Accidental Insurance ( Tax Savings) - For Exigencies & Loss of Income

Then there is the 3rd Component - Loan depending upon the financial environment & the asset invested Into. Higher education from renowned institutes, skilling has the potential to switch jobs with higher pay packets or getting into job creation via entrepreneurship. Investment into residential properties can be a good hedge besides asset creation it also provides prospect of appreciation & fixed stream of monthly income by leasing it. Home Loans & Educational Loans are encouraged as the interest component of EMI (equated monthly installments) form tax deduction. Rest of the loans like Car Loans offer very little benefit in the current economy which is focused on “pay per use” model shifting from the Old view of “asset ownership” model. For an uncluttered Financial individual ledger refrain from using Credit Cards Loan -its a substantial amount with zero incentive for tax rebate. The intangible component of financial discipline will help to stay out of the debt trap. Financial Independence is bliss; sooner one achieves it one can focus on other things-the first Part is Goal formation, Second Part is the Strategy based on Goal 3rd part is Operational designing the Portfolio (equity, Loan, Savings, Insurance) modifying the proportions to achieve an optimized return-Awareness is the key.
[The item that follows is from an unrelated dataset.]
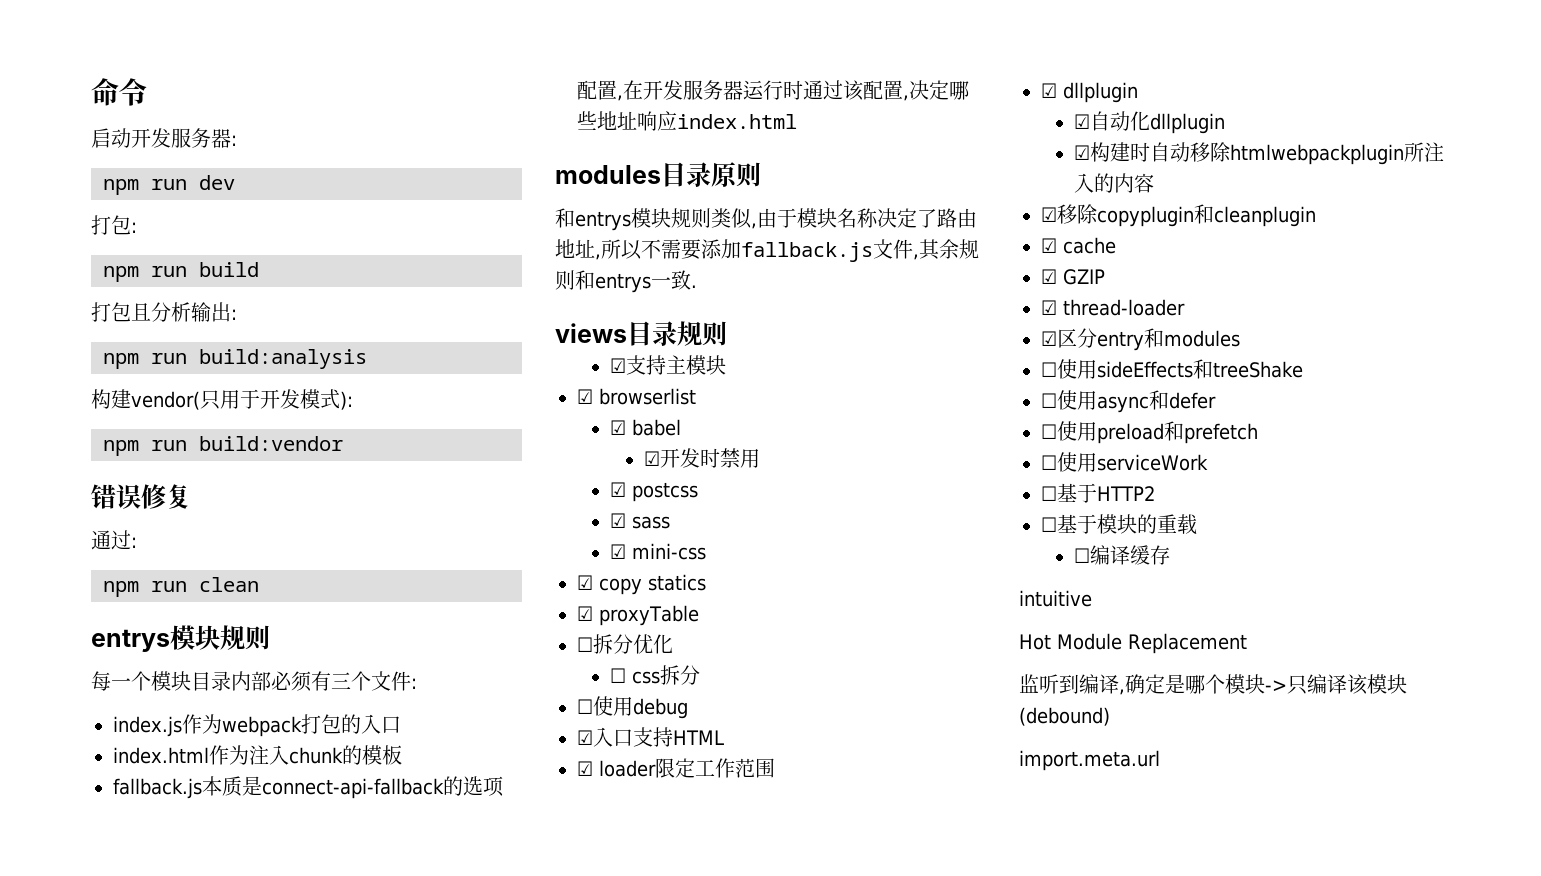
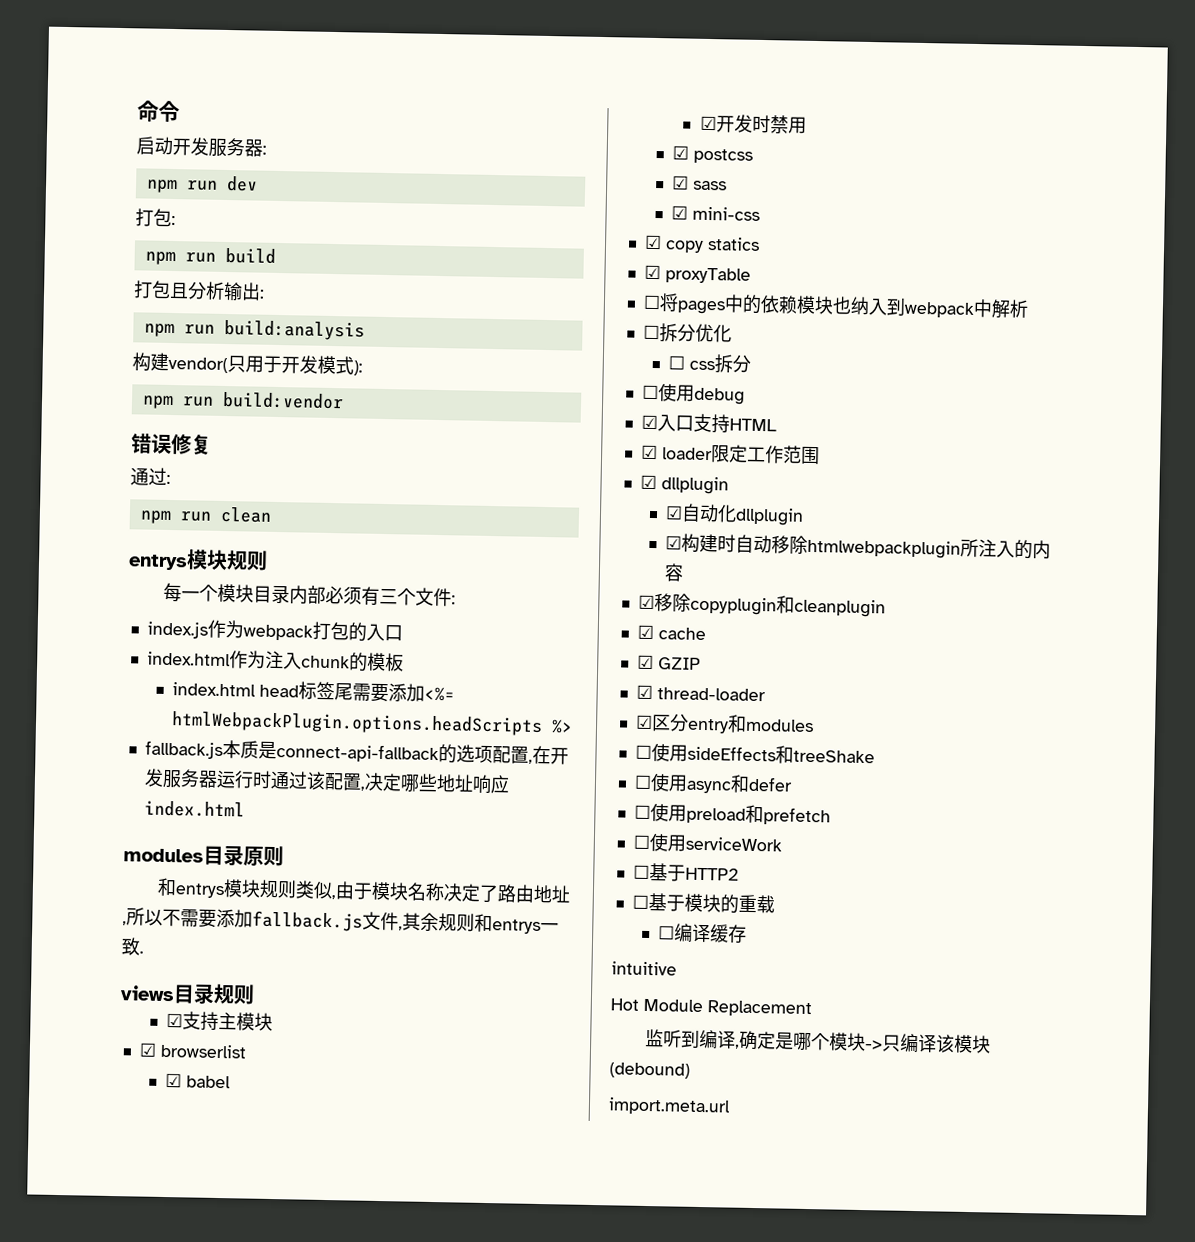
(402, 755) none -> [172,681,456,703] [171,711,574,736] // index.html head标签尾需要添加<%= htmlWebpackPlugin.options.headScripts %>
(699, 615) none -> [642,293,1029,319] // ☐将pages中的依赖模块也纳入到webpack中解析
Income must not be single sourced must from multiple sources-this is the right time where One can earn money by showcasing Skills & helping others -the internet economy has bestowed the scale.

Just taking a Step Further adaptation of Digital Payments as a part of technological awareness-Financial space can save Cost of operating Cash to the tune of Rs.21,000 crores annually. Finance & way transaction happens the mode is undergoing change in breakneck speed with Crypto Currencies, Blockchain etc. blurring geographical boundaries, seamless transaction at fraction of traditional cost. Always remember two proverbs:

“The early bird gets the worm”

“Never depend on a single Income. Make Investment to create a second source.”